Rod Pinkston, a former U.S. Army Master Sergeant and war veteran, may well be one of the world's best and most intuitive wild hog hunters in the world.

Owner and operator of Jager Pro Hog Control Systems in Columbus, Georgia, Pinkston wasn't just born to be a hunter, he was trained by the U.S. military on tactical operations and a combat veteran who stalked enemy insurgents in Iraq utilizing the most advanced thermal imaging and night vision systems available.

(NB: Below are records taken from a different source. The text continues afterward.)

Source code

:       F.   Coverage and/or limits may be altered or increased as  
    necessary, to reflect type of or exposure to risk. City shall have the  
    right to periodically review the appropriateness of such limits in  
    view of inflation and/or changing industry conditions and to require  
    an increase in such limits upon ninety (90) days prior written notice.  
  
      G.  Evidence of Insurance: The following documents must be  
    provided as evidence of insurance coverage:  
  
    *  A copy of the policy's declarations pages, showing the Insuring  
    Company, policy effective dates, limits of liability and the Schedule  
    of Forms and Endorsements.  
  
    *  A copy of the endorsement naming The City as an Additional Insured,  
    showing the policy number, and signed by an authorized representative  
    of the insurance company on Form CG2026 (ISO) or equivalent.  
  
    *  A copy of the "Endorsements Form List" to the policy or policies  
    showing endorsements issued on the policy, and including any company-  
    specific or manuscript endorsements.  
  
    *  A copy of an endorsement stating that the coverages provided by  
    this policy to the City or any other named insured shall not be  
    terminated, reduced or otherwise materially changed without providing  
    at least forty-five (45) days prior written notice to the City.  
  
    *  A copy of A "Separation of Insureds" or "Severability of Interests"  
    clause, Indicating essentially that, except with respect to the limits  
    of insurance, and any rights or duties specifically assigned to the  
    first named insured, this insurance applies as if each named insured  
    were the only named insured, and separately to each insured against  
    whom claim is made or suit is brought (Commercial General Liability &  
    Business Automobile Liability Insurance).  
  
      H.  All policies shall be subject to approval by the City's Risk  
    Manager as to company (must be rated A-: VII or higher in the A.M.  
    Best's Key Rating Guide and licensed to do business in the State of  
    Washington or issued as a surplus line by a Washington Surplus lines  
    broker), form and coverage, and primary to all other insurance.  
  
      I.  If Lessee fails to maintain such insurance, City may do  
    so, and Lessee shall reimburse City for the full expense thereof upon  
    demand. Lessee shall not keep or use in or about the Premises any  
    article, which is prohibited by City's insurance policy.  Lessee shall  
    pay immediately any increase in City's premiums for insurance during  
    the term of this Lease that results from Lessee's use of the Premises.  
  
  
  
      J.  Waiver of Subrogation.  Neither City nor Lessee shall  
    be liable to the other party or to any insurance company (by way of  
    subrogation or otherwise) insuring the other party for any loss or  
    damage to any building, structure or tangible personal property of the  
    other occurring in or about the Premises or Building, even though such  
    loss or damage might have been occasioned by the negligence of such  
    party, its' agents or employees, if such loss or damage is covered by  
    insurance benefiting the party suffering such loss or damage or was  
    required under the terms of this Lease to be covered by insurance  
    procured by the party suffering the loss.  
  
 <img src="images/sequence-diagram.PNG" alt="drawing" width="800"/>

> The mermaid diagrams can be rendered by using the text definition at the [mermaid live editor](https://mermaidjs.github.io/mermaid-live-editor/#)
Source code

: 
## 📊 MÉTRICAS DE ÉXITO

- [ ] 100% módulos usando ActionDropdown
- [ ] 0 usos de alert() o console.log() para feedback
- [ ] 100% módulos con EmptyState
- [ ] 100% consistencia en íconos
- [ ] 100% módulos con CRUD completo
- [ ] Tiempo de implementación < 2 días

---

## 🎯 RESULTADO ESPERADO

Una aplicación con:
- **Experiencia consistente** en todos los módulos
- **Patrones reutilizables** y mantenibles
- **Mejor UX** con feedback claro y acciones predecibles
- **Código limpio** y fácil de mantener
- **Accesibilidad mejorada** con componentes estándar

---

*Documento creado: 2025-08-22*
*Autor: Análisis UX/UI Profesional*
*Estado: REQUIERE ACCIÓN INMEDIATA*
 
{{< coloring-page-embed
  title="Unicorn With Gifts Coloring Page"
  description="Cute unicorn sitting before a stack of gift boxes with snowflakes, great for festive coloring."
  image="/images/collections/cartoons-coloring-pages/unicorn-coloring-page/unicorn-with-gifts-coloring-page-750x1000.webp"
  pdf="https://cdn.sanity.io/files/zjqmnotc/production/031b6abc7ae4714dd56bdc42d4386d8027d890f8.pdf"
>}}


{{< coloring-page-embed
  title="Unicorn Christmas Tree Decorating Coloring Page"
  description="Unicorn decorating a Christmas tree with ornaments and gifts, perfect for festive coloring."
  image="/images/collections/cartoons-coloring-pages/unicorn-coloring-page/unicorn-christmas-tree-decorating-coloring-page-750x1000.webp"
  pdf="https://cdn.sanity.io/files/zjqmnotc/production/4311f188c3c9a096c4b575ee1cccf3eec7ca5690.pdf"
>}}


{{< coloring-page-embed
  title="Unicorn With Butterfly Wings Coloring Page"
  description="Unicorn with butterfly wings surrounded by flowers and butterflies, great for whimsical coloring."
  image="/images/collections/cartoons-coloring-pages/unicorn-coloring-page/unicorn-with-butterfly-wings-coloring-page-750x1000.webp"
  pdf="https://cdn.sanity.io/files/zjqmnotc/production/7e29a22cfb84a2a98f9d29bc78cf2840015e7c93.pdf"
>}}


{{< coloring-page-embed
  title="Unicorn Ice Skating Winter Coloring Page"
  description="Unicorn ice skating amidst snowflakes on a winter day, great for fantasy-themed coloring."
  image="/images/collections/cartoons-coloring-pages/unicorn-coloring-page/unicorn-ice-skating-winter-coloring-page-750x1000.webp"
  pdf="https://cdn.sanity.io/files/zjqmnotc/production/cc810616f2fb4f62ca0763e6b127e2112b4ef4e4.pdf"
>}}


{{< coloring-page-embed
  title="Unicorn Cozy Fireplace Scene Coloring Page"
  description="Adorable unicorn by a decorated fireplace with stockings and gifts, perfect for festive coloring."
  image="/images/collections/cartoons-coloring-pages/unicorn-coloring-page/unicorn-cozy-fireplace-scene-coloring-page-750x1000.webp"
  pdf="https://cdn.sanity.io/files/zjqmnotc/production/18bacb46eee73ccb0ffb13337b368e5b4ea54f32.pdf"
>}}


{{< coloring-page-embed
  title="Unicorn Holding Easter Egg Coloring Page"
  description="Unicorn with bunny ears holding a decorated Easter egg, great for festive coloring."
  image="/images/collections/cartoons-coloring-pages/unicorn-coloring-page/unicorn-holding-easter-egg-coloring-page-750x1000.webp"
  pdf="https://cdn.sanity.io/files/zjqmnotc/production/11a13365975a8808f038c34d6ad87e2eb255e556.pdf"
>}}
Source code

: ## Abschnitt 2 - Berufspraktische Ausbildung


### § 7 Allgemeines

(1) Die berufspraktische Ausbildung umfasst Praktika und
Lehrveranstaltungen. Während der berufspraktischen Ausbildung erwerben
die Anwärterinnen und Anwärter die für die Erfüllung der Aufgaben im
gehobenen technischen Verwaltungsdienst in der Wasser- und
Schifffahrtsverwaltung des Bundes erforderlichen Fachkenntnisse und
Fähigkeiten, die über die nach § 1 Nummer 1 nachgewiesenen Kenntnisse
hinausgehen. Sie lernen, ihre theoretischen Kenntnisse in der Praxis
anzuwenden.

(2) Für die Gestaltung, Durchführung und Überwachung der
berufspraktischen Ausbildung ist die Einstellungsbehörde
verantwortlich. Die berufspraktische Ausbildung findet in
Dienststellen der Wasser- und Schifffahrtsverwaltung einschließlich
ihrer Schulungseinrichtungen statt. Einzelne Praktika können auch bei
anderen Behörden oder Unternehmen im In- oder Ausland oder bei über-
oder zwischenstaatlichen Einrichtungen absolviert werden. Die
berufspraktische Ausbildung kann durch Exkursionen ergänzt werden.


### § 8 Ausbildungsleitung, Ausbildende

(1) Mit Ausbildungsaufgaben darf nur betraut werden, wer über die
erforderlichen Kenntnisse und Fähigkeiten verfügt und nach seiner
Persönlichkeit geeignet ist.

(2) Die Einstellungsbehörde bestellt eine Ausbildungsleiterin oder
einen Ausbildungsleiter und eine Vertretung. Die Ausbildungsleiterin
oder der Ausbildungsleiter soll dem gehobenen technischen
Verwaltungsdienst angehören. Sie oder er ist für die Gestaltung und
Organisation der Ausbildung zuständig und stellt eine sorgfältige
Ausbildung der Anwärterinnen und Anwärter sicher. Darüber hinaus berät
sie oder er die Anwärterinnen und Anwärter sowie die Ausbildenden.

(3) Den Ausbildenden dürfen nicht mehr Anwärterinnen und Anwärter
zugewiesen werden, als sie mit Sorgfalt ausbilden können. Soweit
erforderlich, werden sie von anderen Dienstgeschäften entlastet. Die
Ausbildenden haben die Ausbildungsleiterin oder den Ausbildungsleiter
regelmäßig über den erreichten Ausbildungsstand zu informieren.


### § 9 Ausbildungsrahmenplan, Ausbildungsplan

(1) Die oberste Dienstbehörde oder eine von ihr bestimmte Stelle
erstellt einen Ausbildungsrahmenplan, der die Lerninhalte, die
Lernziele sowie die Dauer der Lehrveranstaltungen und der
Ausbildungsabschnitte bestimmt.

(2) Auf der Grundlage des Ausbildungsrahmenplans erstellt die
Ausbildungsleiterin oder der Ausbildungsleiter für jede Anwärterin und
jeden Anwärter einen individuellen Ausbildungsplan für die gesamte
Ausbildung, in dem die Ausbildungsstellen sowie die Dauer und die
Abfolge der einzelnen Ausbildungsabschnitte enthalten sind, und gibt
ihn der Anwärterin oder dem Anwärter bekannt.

With numerous combat missions and multiple military deployments behind him, Pinkston now targets wild hogs the same way he used thermal imaging to stalk enemy soldiers and wild dogs at night during Operation Desert Storm. In fact, he and a number of combat veterans who work for him are using their military training to wage war on feral hogs across the Southeast and as far away as Hawaii—and many places in-between.

Using a FLIR HS-324 handheld thermal monocular, the seasoned war vet-turned-hog war general can detect heat signatures of feral hogs on a moonless night at distances exceeding one-and-a-half miles. Then, using stealth approach techniques like U.S. military Special Forces, he and his team of night hunters can close the distance to a sounder of hogs with one goal in mind, "leaving no [live] hog behind."

Pinkston doesn't even like to call it hunting.